Comme nous l’avons découvert, la plupart des praticiens du FIRE continuent à travailler d’une manière ou d’une autre, certains faisant une partie de leur ancien travail (souvent dans des domaines tels que l’informatique et la finance), d’autres travaillant à l’entretien de leur maison, mais l’indépendance ne signifie jamais ayant travailler. Le temps passé en famille semblait être un indice de valeur crucial pour beaucoup de ceux qui souscrivent aux principes FIRE, et c’est ce que l’existence hétéronome et marchande d’emplois pendulaires endettés, surconsommants et pendulaires était censée détruire.

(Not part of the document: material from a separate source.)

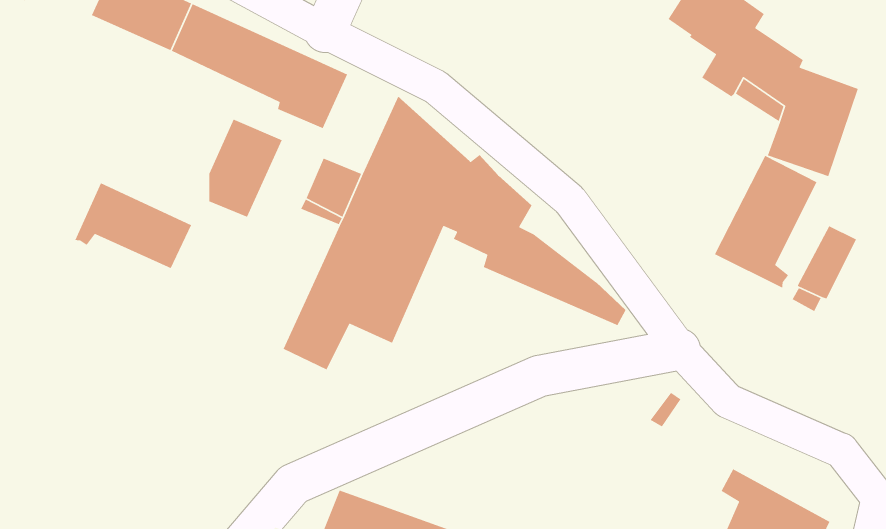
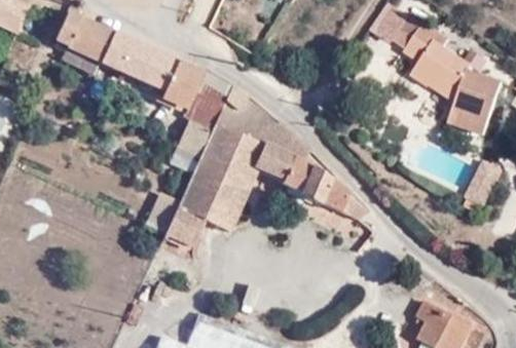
building: [208,119,283,218] -> [188,74,231,131]
building: [714,155,817,289] -> none
building: [74,182,192,269] -> none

Ceux que nous avons interrogés étaient bien conscients de l’apparente contradiction, à savoir que leur évasion de la course aux rats était fondée sur la croissance régulière du marché boursier, qu’ils considéraient comme indéfinie dans ses horizons. Une heuristique de calcul de FIRE est que la croissance du marché boursier signifie que les individus peuvent retirer 4% de leur épargne par an pour couvrir les frais de subsistance, et ne pas épuiser leurs actifs. Ce taux permet aux adhérents de FIRE de calculer le montant d’épargne dont ils ont besoin pour prendre leur retraite, ce qui les aide à calculer à quel âge ils pourraient atteindre de manière réaliste l’indépendance financière. Cette sortie de la vie active « normale », et le refus des séductions du matérialisme et de l’endettement, restent implicitement tributaires de la croissance et de la continuation indéfinies du capitalisme « normal ». Leur évasion de l’exploitation est facilitée par le calcul financier — ce que nous appelons la « financiarisation de l’anticapitalisme ».

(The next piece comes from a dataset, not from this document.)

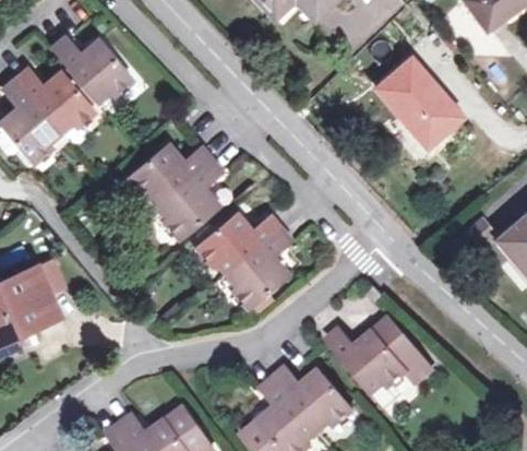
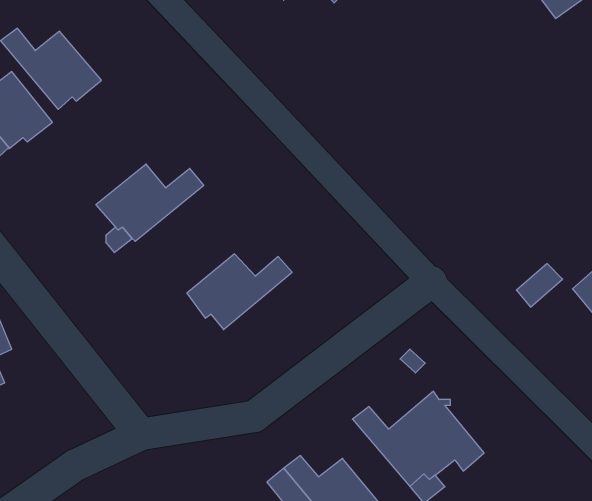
building: [375,59,460,145] -> none
building: [158,159,221,237] -> none
building: [227,227,289,305] -> none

À un certain niveau, il est un peu injuste de comparer les praticiens du FIRE aux élites riches fuyant les villes verrouillées pour leurs maisons de campagne. Après tout, FIRE est un discours sur la frugalité autant que sur l’investissement – une critique du matérialisme et du tapis roulant hédoniste, qui crée de la richesse par des coupes dans les dépenses, et qui ne valorise cette richesse que dans la mesure où elle libère plus temps. De nombreux adhérents à FIRE vivent une vie de famille simple, vivant de leurs propres compétences et de leurs terres, et pas seulement de la bourse. Néanmoins, au sein de cette innovation comportementale et éthique, nous pouvons assister à l’émergence d’une vision du monde morale distincte, dont le rapport au capitalisme est fondamentalement ambivalent. Une économie organisée autour des intérêts des propriétaires d’actifs, comme le nôtre, donne presque inévitablement lieu à de nouveaux modes de vie et « hacks » qui peuvent réorienter l’activité économique de manière plus épanouissante, qui ne repose pas sur le travail.

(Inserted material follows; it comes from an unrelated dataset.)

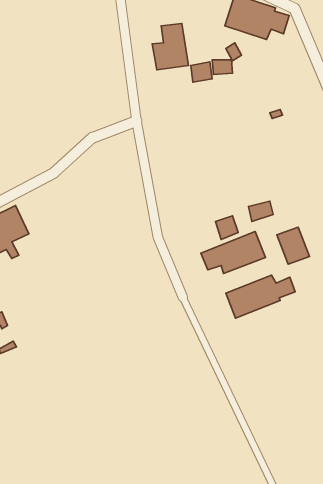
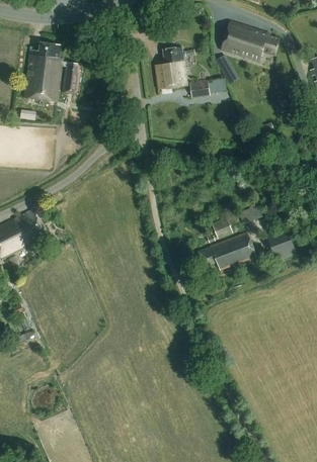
building: none -> [24,41,80,100]
building: [226,275,295,318] -> none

L’une des leçons inconfortables de la pandémie et de FIRE pour ceux d’entre nous qui s’intéressent au sens de la « prospérité durable » est que la poursuite d’une existence éthique et durable pour certains peut implicitement dépendre de l’exploitation continue d’autres ailleurs. FIRE représente une mentalité de sortie, alimentée par un rejet tout à fait compréhensible du matérialisme, du surmenage et de l’endettement. De même, le virage vers la vie rurale qui a caractérisé les réponses des classes supérieures à la pandémie peut impliquer une authentique redécouverte de valeurs et de pratiques non marchandes. Et pourtant certains doivent rester dans la ville ; certains doivent rester sur le lieu de travail, si le marché boursier veut poursuivre sa croissance de 3 %. Ce n’est pas une accusation d’hypocrisie contre les dévots de FIRE, que nous avons trouvés d’une honnêteté impressionnante au sujet des compromis qu’ils faisaient et de leur propre bien-être personnel. Il s’agit simplement d’essayer de saisir la dynamique de classe de la façon dont la nature, la famille et « la belle vie » deviennent disponibles à une époque dominée par l’appréciation des actifs et la stagnation généralisée des revenus.